United Airlines a rendu une directive. Changez les billets à destination de West Palm Beach. Envoyez plutôt les voyageurs agacés à Miami ou à Fort Lauderdale. Aucun frais supplémentaire n’est attaché.

Il n’a jamais été destiné à la consommation publique.

Une note interne, divulguée par Live et Let’s Fly, suggérait aux agents d’accommoder les clients qui s’opposaient à l’arrivée à l’aéroport international Donald J. Trump (OPF). La directive indiquait au personnel qu’ils pouvaient modifier la réservation de ces passagers sans facturer la pénalité de changement habituelle. Ce n’était pas une renonciation générale pour tout le monde. Juste une solution de contournement pour les plaintes.

Pourquoi United a clarifié sa politique de changement

L’histoire a explosé en ligne. Naturellement. United a agi rapidement pour contenir les retombées. Ils ont publié une déclaration clarifiant leur position sur les objections concernant le nom de l’aéroport.

“Les clients United peuvent apporter des modifications à un billet sans amende pour de nombreuses raisons. Cependant, notre politique n’autorise pas les modifications en raison du nom d’un aéroport ou d’un code à trois lettres.”

Cela ressemble à un retour en arrière. Pour l’observateur occasionnel, il semble qu’ils aient nié l’existence du mémo. Ou qu’ils l’annulaient.

Cette interprétation passe complètement à côté de l’essentiel.

United n’a pas nié l’instruction interne. Ils n’ont pas renoncé aux conseils spécifiques donnés aux agents. Ce qu’ils ont précisé, c’est qu’il n’existe aucune « renonciation à Trump » officielle et publiée. Vous ne pouvez pas rechercher cela dans une page FAQ. Vous ne pouvez pas envoyer un e-mail au service client en citant cette règle. C’était un outil discrétionnaire pour les agents au téléphone. Une dérogation douce pour les situations sensibles.

Ainsi, lorsque la compagnie aérienne affirme qu’il n’existe aucune politique autorisant les modifications basées sur le nom d’un aéroport, elle est techniquement correcte. Il n’existe pas de renonciation formelle et publiée pour cette raison spécifique.

Mais cette justesse semble creuse. Cela crée un écart gênant entre ce que les agents ont reçu et ce que les passagers sont autorisés à réclamer.
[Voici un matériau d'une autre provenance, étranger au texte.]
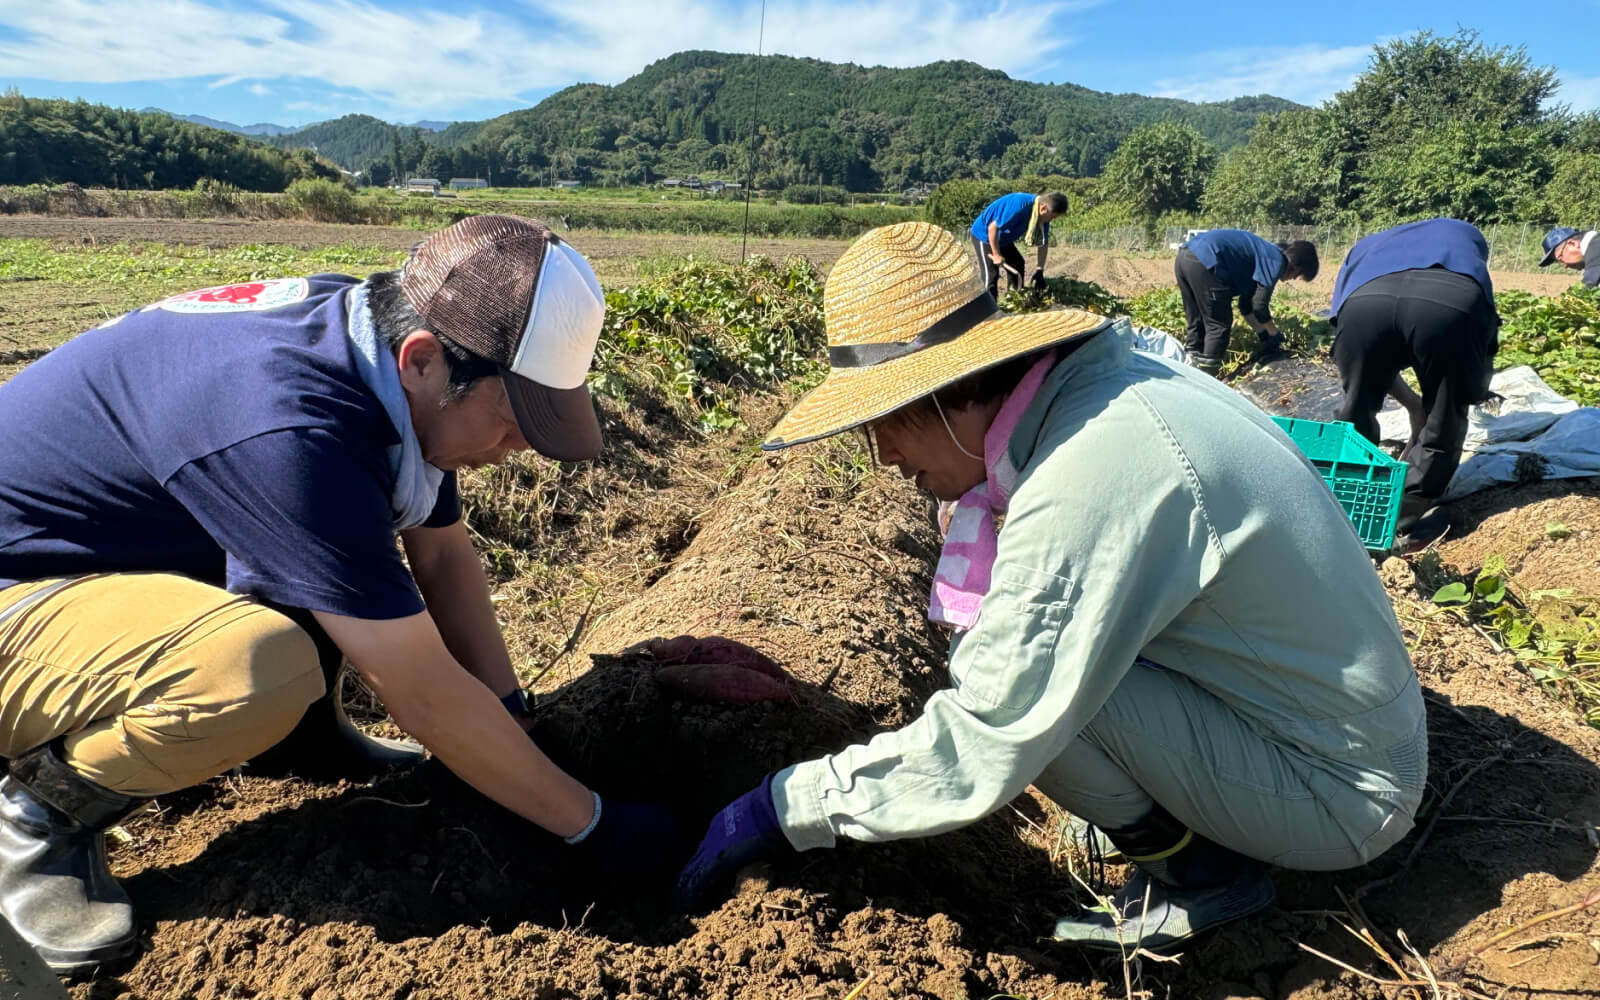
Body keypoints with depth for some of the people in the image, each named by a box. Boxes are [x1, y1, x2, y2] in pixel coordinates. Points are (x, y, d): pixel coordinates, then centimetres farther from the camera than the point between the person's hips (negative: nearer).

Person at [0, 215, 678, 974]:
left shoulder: (384, 336, -11)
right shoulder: (292, 431, -37)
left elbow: (444, 556, 0)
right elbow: (428, 701, -31)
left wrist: (513, 725, -3)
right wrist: (593, 825, -19)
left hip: (141, 548, 9)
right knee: (266, 667, -35)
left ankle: (308, 727, 11)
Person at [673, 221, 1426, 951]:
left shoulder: (1084, 486, -32)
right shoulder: (1106, 379, -6)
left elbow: (975, 756, -28)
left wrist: (778, 809, -17)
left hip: (1338, 791, -8)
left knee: (1018, 676, -24)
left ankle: (1197, 873, -1)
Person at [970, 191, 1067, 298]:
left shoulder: (1042, 216, -9)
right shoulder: (1020, 206, -36)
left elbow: (1043, 242, 1)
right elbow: (992, 228, -32)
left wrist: (1039, 270, -3)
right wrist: (997, 255, -23)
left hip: (1002, 237, 9)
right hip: (984, 234, -9)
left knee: (1017, 265, 12)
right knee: (991, 275, -14)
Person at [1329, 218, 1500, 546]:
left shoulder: (1364, 248, 44)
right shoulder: (1466, 235, 45)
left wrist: (1411, 404, 46)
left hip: (1366, 300, 1)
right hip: (1454, 301, -1)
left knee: (1355, 415, 22)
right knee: (1443, 423, 20)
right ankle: (1407, 522, 25)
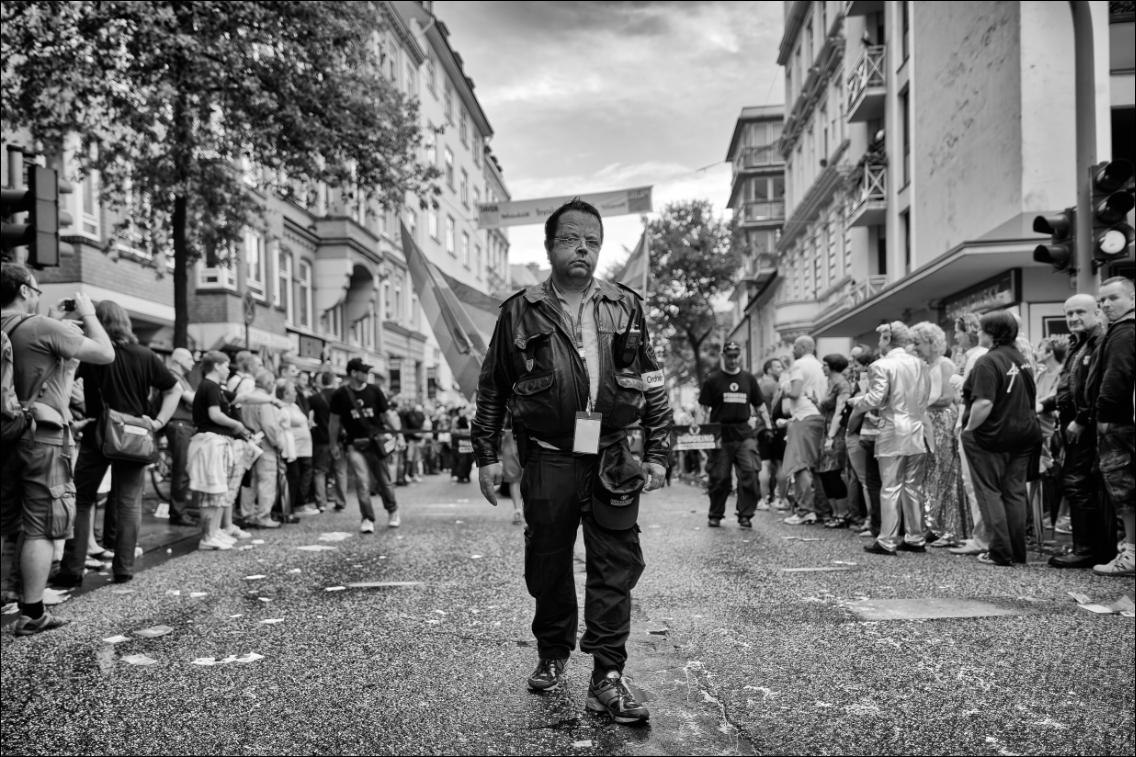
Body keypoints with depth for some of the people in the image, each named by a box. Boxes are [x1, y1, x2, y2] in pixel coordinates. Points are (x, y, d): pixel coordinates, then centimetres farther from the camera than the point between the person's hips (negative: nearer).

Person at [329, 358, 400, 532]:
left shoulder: (374, 391, 1)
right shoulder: (340, 395, -2)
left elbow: (387, 414, 5)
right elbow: (334, 421, 7)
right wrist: (334, 444, 9)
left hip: (376, 442, 1)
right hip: (355, 445, -1)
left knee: (383, 481, 9)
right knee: (362, 481, -11)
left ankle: (393, 512, 30)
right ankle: (367, 519, -2)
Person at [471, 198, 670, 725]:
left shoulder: (626, 308, 7)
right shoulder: (520, 312, 3)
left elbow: (653, 386, 10)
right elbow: (491, 389, 9)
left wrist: (657, 453, 5)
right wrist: (486, 455, 6)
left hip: (612, 460, 1)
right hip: (549, 459, 0)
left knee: (615, 568, -1)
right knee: (548, 565, 10)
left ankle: (607, 676, 6)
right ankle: (552, 655, 31)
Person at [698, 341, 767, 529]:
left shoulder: (748, 378, 12)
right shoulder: (712, 380, 3)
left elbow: (759, 405, 17)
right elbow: (704, 409, 3)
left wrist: (768, 425, 7)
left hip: (745, 435, 2)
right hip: (721, 436, -2)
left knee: (749, 473, -10)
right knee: (720, 477, 3)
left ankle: (745, 515, 0)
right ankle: (715, 515, 18)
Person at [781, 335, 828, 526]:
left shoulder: (799, 364, -5)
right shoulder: (819, 366, 20)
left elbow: (795, 393, -14)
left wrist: (784, 390, 4)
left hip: (804, 417, -8)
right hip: (820, 416, 9)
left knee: (800, 465, -9)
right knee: (815, 465, 13)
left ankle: (805, 511, -15)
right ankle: (823, 508, 13)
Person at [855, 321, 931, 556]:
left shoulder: (881, 366, -11)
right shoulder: (920, 364, 7)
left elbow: (876, 399, -17)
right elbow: (926, 397, 8)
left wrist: (858, 401, 1)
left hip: (893, 433, -5)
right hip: (917, 433, 5)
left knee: (890, 487, -2)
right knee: (914, 487, 12)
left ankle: (887, 541, 1)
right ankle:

Le véritable motif derrière le mémo de l’agent

Pourquoi publier ce mémo s’il n’est pas officiel ?

La réponse n’est pas seulement politique. C’est le risque opérationnel. United opère avec une extrême délicatesse autour du Président. Vous le voyez dans leurs engagements médiatiques. Ils travaillent dur pour s’attirer les bonnes grâces des membres de l’administration, apparaissant même sur des podcasts animés par des membres des familles de hauts fonctionnaires.

Ils ne veulent pas être vus insulter le commandant en chef en obligeant les clients à utiliser contre leur gré un aéroport qui porte son nom. C’est une mauvaise optique.

Il y a aussi une couche logistique cynique à cela. West Palm Beach propose souvent des tarifs moins chers que Miami International. United s’inquiète des abus. Si cette « renonciation » devient de notoriété publique, les voyageurs à petit budget pourraient réserver intentionnellement un OPF. Ensuite, ils appelleraient l’assistance en prétendant une infraction pour déclencher un changement gratuit vers MIA ou FLL.

La compagnie aérienne souhaite mettre fin à l’arbitrage avant qu’il ne commence. Ils voulaient un mécanisme discret pour traiter les véritables plaintes sans créer un précédent qui encourage les jeux à bas prix.

Alors, que doivent faire les voyageurs ?

Voici la dure vérité : Vous ne pouvez pas demander ce changement en ligne.

Si vous avez réservé sur United pour OPF et que vous n’aimez pas le nom, vous êtes probablement seul. Le mémo était un guide de référence interne. Il indiquait aux agents quoi faire si un passager appelait et se plaignait. Elle n’accordait pas aux passagers le droit au libre-service.

La ligne est tracée au point de contact humain. Mais même dans ce cas, ce n’est pas garanti. Les agents ont un pouvoir discrétionnaire. Et maintenant, avec l’attention portée aux mémos, les agents sont probablement plus hésitants. La politique était censée être invisible. La visibilité rend les choses gênantes.

United a tenté d’équilibrer deux forces opposées : l’apaisement des clients et la gestion de la réputation de l’entreprise. Ils n’ont réussi publiquement dans aucune des deux directions. Ils ont donné aux agents une bouée de sauvetage. Ils ont dépouillé le public d’une politique.

Vous pourriez avoir de la chance. Vous pourriez appeler. L’agent pourrait sympathiser.

Mais ne pariez pas là-dessus sur vos projets de voyage.